- PASSAGE SHOWN
━━━

Throughout this year, you will see the voices of many SAIS board members in this spot as the organization transitions to new leadership. Our January news comes from Stuart Gulley, president of Woodward Academy, a PK-12 school in the Atlanta metro area.

We’ve only just celebrated the dawning of a new calendar year, and now heads of school and administrators are turning their attention to an even more significant new year event, namely the start of the 2024-2025 academic year. In anticipation, we find ourselves actively preparing our communities for inevitable turnover in administrative, faculty, and staff positions—a task that demands substantial effort to ensure seamless transitions. Data from SAIS underscores that the peak period for job postings within our association spans from February to April, prompting a seemingly perennial question: Is the leadership pipeline robust enough to meet the nationwide demand for filling these impending vacancies?

Last week, I joined the ranks of projections outlined in the NAIS 2021 State of Independent School Leadership Survey by announcing my departure as the president of Woodward Academy at the conclusion of the 2024-2025 academic year. According to the survey, by 2026, 50% of heads of school will undergo transitions, either through retirement or uncertainty about their next career move. As my institution embarks on the search for my successor, I have attempted to afford my board ample time to identify the ideal candidate, hoping for a strong pool of leaders from which to choose.

An even more recent NAIS Snapshot Survey sheds light on the challenges our institutions face regarding potential teacher vacancies, revealing that 70% plan to renew their contracts, while 26% remain uncertain about their professional future, and 4% opting not to renew due to stress, burnout, low salaries, and a lack of support.

━━━

- DATA EXCERPTS
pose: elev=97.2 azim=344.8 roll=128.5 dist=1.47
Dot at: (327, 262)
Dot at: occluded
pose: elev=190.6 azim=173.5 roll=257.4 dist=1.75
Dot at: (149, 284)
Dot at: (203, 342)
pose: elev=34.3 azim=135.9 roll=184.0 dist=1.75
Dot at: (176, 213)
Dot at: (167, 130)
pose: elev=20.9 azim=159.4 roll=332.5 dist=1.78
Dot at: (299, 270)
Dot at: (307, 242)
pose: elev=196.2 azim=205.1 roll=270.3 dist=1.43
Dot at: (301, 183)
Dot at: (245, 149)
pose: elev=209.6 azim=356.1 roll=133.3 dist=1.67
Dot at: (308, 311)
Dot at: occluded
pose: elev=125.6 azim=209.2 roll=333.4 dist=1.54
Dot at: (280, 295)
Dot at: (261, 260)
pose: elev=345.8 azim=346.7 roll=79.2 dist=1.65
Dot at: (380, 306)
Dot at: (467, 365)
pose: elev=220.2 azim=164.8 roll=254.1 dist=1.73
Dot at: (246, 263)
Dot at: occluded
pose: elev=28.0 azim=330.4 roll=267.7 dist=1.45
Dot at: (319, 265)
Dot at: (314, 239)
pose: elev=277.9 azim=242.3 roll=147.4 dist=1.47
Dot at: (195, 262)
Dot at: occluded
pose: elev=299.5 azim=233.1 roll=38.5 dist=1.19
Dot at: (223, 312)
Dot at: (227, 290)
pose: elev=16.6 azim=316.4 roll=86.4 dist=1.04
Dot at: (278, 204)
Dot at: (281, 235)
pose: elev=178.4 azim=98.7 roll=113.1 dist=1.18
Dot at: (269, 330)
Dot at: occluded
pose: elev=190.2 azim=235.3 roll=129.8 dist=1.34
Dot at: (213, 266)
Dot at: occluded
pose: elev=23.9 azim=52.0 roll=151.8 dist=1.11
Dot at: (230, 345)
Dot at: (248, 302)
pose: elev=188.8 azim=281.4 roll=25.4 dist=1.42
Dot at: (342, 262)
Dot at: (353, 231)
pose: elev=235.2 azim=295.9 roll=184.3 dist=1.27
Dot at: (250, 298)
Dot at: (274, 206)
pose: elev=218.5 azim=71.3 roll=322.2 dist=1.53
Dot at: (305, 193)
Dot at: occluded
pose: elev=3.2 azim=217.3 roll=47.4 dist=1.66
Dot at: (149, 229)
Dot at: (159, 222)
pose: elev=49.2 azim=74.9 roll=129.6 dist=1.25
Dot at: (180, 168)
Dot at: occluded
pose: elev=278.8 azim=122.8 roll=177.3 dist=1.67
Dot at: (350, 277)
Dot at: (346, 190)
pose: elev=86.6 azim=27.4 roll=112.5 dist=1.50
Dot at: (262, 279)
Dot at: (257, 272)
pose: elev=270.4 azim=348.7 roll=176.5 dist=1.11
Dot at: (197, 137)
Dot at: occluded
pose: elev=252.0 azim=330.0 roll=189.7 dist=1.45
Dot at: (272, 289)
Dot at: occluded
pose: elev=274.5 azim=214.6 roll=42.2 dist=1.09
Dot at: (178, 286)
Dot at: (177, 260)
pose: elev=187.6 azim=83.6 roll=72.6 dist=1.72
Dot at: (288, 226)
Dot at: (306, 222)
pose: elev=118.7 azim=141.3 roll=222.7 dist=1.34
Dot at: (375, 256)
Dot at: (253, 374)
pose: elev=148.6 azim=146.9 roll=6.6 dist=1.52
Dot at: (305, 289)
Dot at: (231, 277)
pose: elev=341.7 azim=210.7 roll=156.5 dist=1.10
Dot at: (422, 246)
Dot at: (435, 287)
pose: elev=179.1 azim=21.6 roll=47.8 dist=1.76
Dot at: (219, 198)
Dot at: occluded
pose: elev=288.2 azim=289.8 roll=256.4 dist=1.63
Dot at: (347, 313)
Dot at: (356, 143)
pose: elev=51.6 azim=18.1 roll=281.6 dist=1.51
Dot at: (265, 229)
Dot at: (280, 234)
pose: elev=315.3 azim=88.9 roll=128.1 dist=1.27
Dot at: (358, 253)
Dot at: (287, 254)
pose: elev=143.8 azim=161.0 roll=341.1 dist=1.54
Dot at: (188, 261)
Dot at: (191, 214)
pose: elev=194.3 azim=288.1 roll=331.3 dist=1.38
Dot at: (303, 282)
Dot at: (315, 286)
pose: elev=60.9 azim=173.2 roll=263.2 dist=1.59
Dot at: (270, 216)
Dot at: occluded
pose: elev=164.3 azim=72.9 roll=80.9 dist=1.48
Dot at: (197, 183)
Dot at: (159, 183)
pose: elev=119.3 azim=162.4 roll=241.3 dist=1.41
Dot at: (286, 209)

━━━

- PROBLEMS TO SOLVE
1. Please reproduce the rows word for word, from the line containing "pose: elev=148.6 azim=146.9" through the last row, with both ends included.
2. Continue the piece on school leadership turnover after its last sentence.
The piece on school leadership turnover and the rows come from unrelated sources.

- ANSWERS TO THE EXERCISE
1.
pose: elev=148.6 azim=146.9 roll=6.6 dist=1.52
Dot at: (305, 289)
Dot at: (231, 277)
pose: elev=341.7 azim=210.7 roll=156.5 dist=1.10
Dot at: (422, 246)
Dot at: (435, 287)
pose: elev=179.1 azim=21.6 roll=47.8 dist=1.76
Dot at: (219, 198)
Dot at: occluded
pose: elev=288.2 azim=289.8 roll=256.4 dist=1.63
Dot at: (347, 313)
Dot at: (356, 143)
pose: elev=51.6 azim=18.1 roll=281.6 dist=1.51
Dot at: (265, 229)
Dot at: (280, 234)
pose: elev=315.3 azim=88.9 roll=128.1 dist=1.27
Dot at: (358, 253)
Dot at: (287, 254)
pose: elev=143.8 azim=161.0 roll=341.1 dist=1.54
Dot at: (188, 261)
Dot at: (191, 214)
pose: elev=194.3 azim=288.1 roll=331.3 dist=1.38
Dot at: (303, 282)
Dot at: (315, 286)
pose: elev=60.9 azim=173.2 roll=263.2 dist=1.59
Dot at: (270, 216)
Dot at: occluded
pose: elev=164.3 azim=72.9 roll=80.9 dist=1.48
Dot at: (197, 183)
Dot at: (159, 183)
pose: elev=119.3 azim=162.4 roll=241.3 dist=1.41
Dot at: (286, 209)

2.
There are multiple factors impacting the leadership and faculty pipeline, but I’ll highlight three in particular:

Demographic Shifts: As baby boomers retire, a gap in succession emerges, exacerbated by an incoming workforce insufficient to fill these critical roles. 

Changing Perceptions of the Profession: Evolving perceptions of roles in independent education, not always for the better, contribute to a reluctance among aspiring leaders and faculty. The perceived demands and responsibilities associated with these positions may seem daunting, diverting potential leaders and teachers toward alternative paths and diminishing overall interest in assuming these roles.

Inadequate Professional Development: Nurturing future leaders and faculty hinges on the provision of robust professional development opportunities. Regrettably, many independent schools fall short in offering tailored programs that equip educators with the requisite skills for leadership and faculty roles, or in encouraging talent to participate in programs such as the NAIS Fellowship for Aspiring School Heads. This deficiency impedes the development of a resilient leadership pipeline.

Future leaders and teachers require a sturdy foundation to navigate the intricate challenges inherent in successfully leading or teaching at an independent school. As illuminated by the pipeline survey, individuals poised to assume leadership and faculty roles exist, yet they need substantial support and opportunities for growth, particularly in critical areas such as crisis/risk management, collaboration with boards, conflict resolution—especially with parents—and the shaping of organizational climate and culture.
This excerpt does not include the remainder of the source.